What to produce: Only the lines containing "down" should appear in the answer, copied from the listing below.

Material provided:

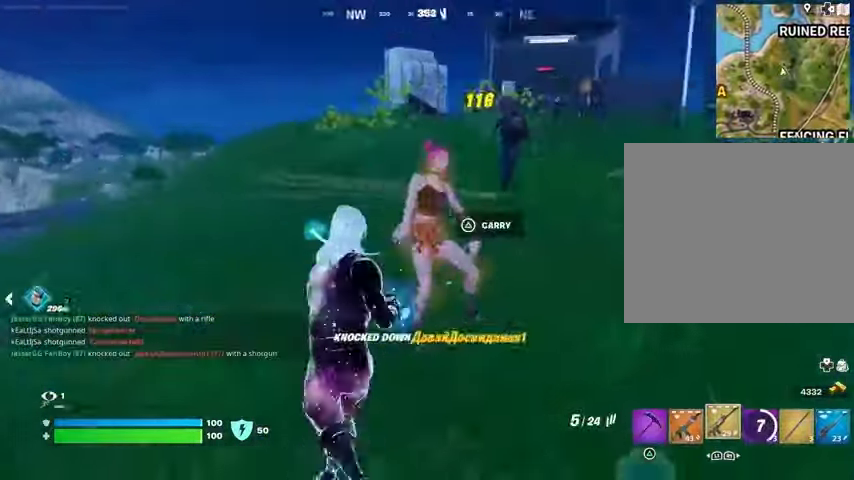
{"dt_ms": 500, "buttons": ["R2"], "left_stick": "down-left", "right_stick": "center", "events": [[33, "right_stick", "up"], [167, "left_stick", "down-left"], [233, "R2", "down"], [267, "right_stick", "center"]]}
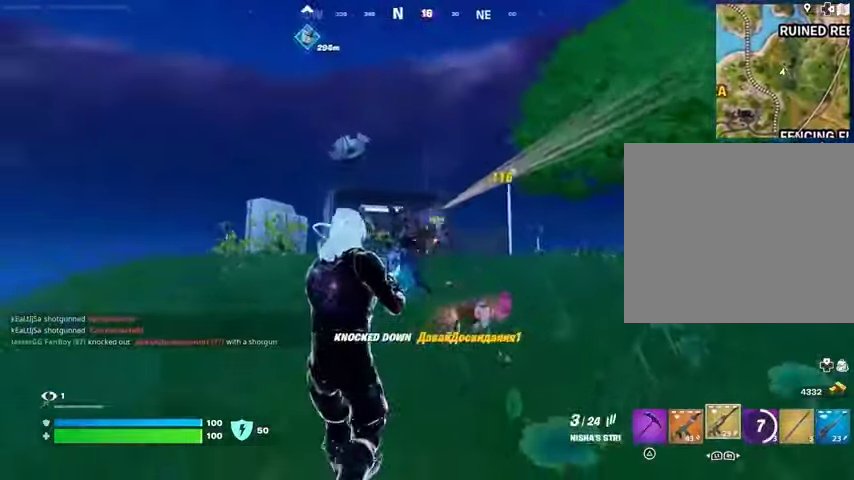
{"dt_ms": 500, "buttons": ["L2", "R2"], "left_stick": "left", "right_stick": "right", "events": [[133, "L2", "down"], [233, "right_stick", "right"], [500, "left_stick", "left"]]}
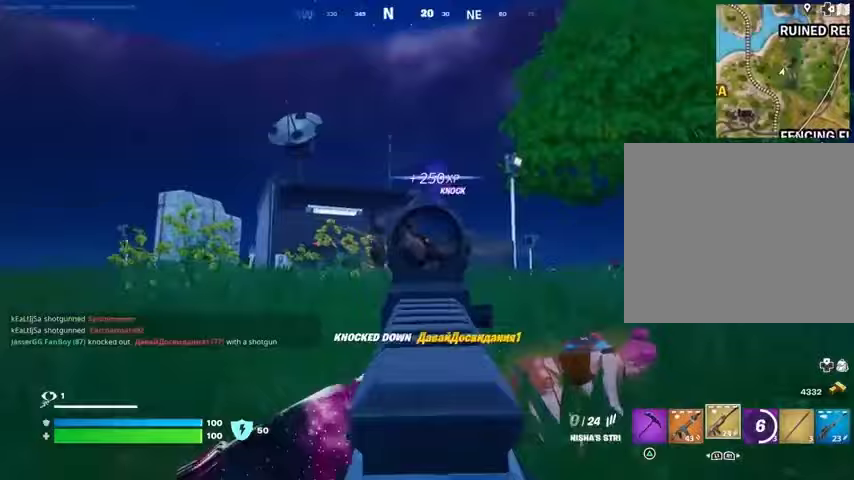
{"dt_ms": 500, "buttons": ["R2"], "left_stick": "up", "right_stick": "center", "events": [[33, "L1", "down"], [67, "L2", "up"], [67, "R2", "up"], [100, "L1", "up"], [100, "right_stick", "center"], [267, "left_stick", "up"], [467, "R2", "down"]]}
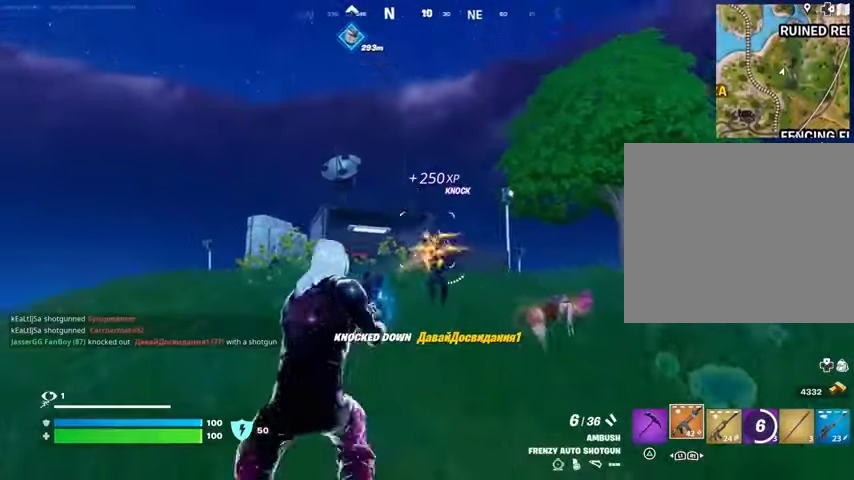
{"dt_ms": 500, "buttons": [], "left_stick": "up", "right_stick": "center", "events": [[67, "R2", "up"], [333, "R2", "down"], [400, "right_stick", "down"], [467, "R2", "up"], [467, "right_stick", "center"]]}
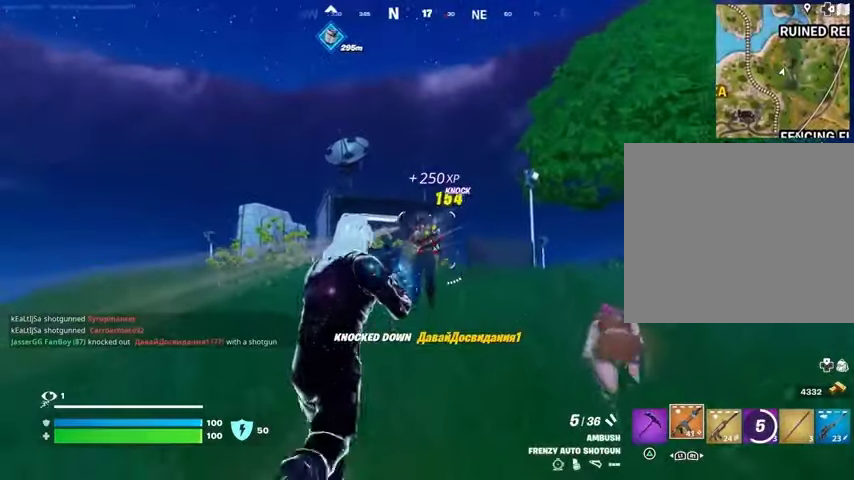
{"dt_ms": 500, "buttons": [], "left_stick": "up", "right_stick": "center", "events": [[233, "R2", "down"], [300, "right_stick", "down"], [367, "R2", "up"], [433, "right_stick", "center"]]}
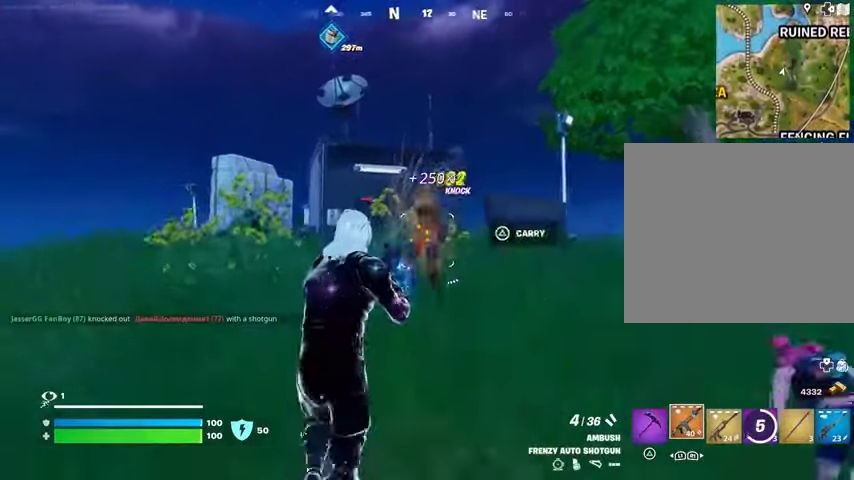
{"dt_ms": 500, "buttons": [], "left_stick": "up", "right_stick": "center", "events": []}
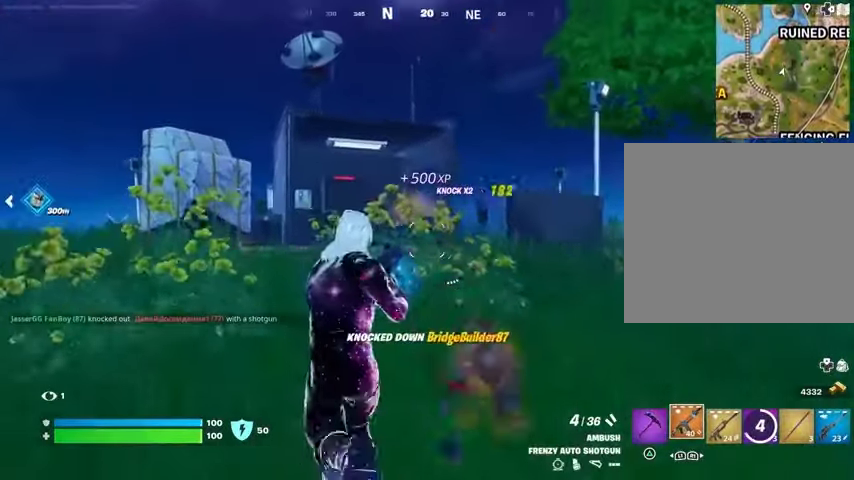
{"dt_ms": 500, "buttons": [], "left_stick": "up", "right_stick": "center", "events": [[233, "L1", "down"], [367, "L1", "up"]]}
* * *
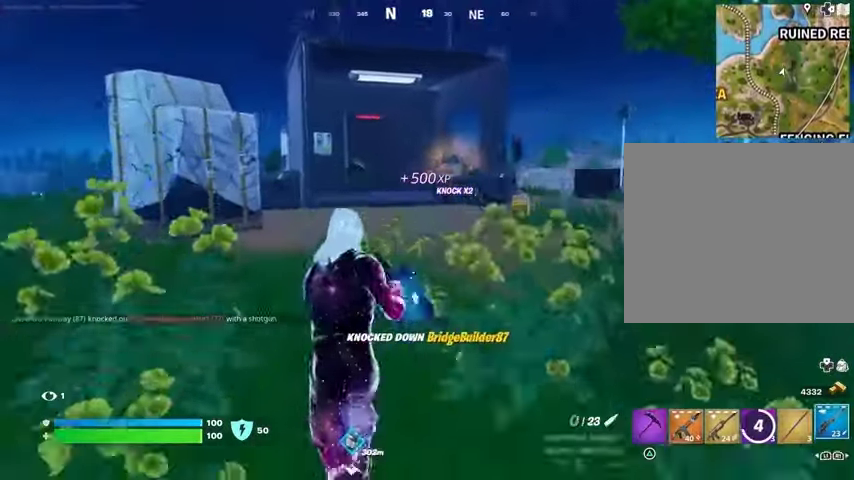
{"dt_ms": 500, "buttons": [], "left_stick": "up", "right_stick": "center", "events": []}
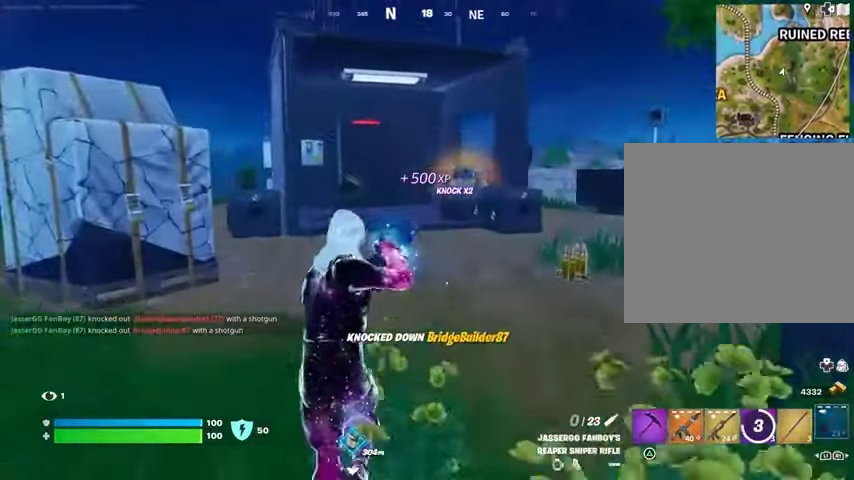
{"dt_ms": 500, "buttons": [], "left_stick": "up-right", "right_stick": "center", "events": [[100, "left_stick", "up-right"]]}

Result:
{"dt_ms": 500, "buttons": ["R2"], "left_stick": "down-left", "right_stick": "center", "events": [[33, "right_stick", "up"], [167, "left_stick", "down-left"], [233, "R2", "down"], [267, "right_stick", "center"]]}
{"dt_ms": 500, "buttons": ["L2", "R2"], "left_stick": "left", "right_stick": "right", "events": [[133, "L2", "down"], [233, "right_stick", "right"], [500, "left_stick", "left"]]}
{"dt_ms": 500, "buttons": ["R2"], "left_stick": "up", "right_stick": "center", "events": [[33, "L1", "down"], [67, "L2", "up"], [67, "R2", "up"], [100, "L1", "up"], [100, "right_stick", "center"], [267, "left_stick", "up"], [467, "R2", "down"]]}
{"dt_ms": 500, "buttons": [], "left_stick": "up", "right_stick": "center", "events": [[67, "R2", "up"], [333, "R2", "down"], [400, "right_stick", "down"], [467, "R2", "up"], [467, "right_stick", "center"]]}
{"dt_ms": 500, "buttons": [], "left_stick": "up", "right_stick": "center", "events": [[233, "R2", "down"], [300, "right_stick", "down"], [367, "R2", "up"], [433, "right_stick", "center"]]}
{"dt_ms": 500, "buttons": [], "left_stick": "up", "right_stick": "center", "events": [[233, "L1", "down"], [367, "L1", "up"]]}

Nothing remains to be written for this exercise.